Building a green thumb for research
A garden of a different sort is blooming at Pacific Northwest's Marine Sciences Laboratory. A marine greenhouse recently built at the Sequim, Wash., laboratory will provide scientists with a temperature- and light-controlled facility that mimics fresh water and seawater environments. The first project to bloom in the greenhouse involves growing eelgrass in conditions favorable for flowering and seed production. Marine scientists have stockpiled eelgrass at the Sequim laboratory for two years as part of a plan to supplement eelgrass populations in the Puget Sound near Seattle, Wash. Eelgrass beds are a resting, foraging and hiding place for juvenile salmon and have been disappearing in the Puget Sound. The greenhouse will allow researchers to test how well eelgrass grown in a greenhouse survives once transplanted to the Puget Sound.
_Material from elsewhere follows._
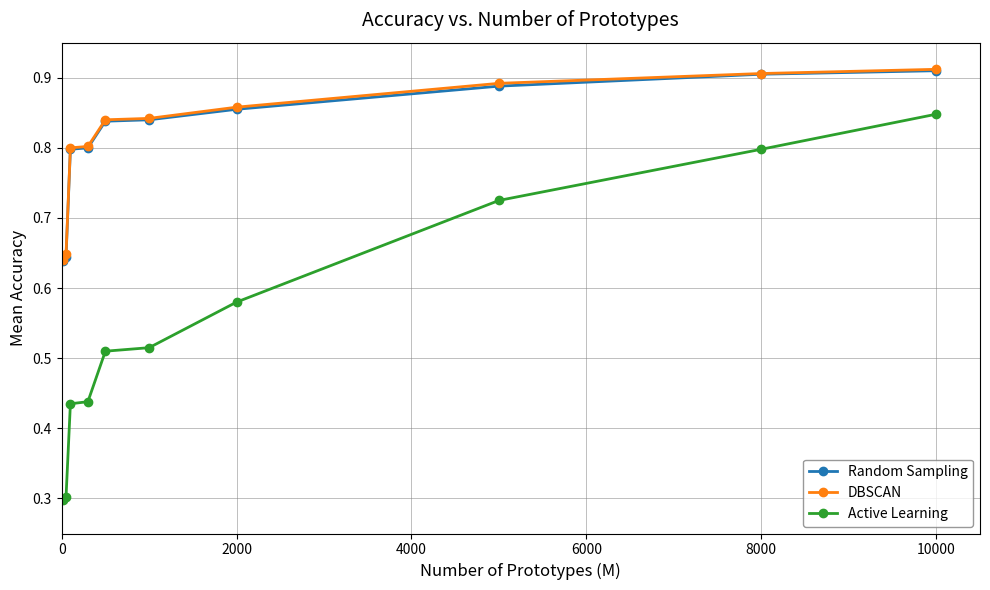

True or false: DBSCAN and Active Learning cross at least once.

False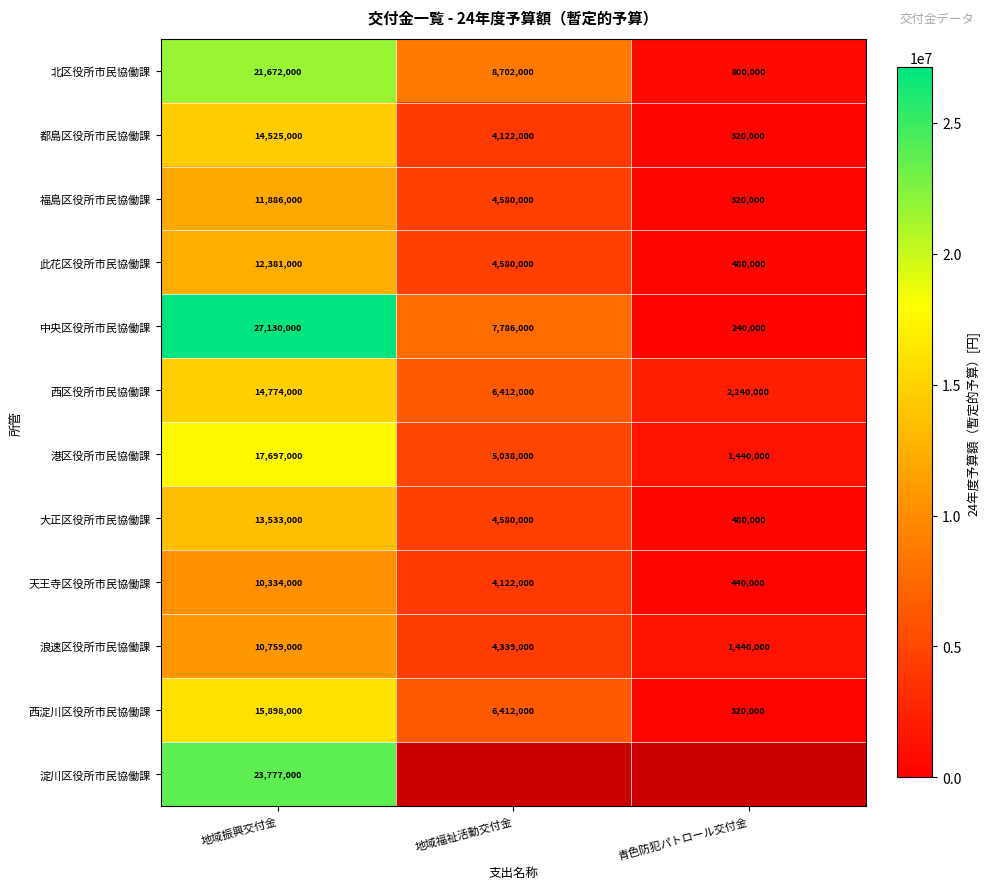

What is the difference between the highest and lowest values at 地域振興交付金?

16796000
The greenhouse will accommodate other research being conducted in Sequim, such as bioremediation, myco- remediation and toxicity analysis.
Crush and color car parts
A Catch-22 is emerging in the automotive industry as manufacturers try to lighten the weight of cars by using more aluminum, yet they also must find better ways to recycle that aluminum. Pacific Northwest researchers have teamed with two companies to improve the separation process of aluminum from steel, plastics and other lightweight materials used in car design in an effort to maximize recycling of aluminum.
Pacific Northwest has teamed with the Albany Research Center in Albany, Ore., to develop a technique to separate aluminum casting alloys from sheet alloys or other lightweight materials based on their difference in melting temperature. A second project, which is being led by Alcoa Technical Center, of Alcoa, Penn., focuses on creating an automated process to sort up to five aluminum alloy families at once. This concept is based on a unique color that develops on the surface of the metals after a simple treatment.
Researchers provide "shock" treatment
Before losing access to Iraq last year, International Atomic Energy Agency inspectors called upon Pacific Northwest researchers to devise a method for removing uranium sludge from an underground tank. Pacific Northwest researchers had less than two weeks in which to compile, test and ship the technology.
If not removed, the uranium sludge could have been used in Iraq's nuclear weapons program. Pacific Northwest researchers relied on their expertise in retrieving nuclear waste from the DOE's network of underground radioactive waste tanks to devise a simple and inexpensive system for removing the sludge.
The Iraqi site had no electricity or water and the only access to the tank was through one narrow pipe. DOE tanks have similar access problems. Pacific Northwest researchers have solved these problems, in part, by using a system from Pulsair(tm) Systems Inc. that creates shock waves to displace liquid. Inspectors were able to quickly remove the uranium and the potential threat it posed.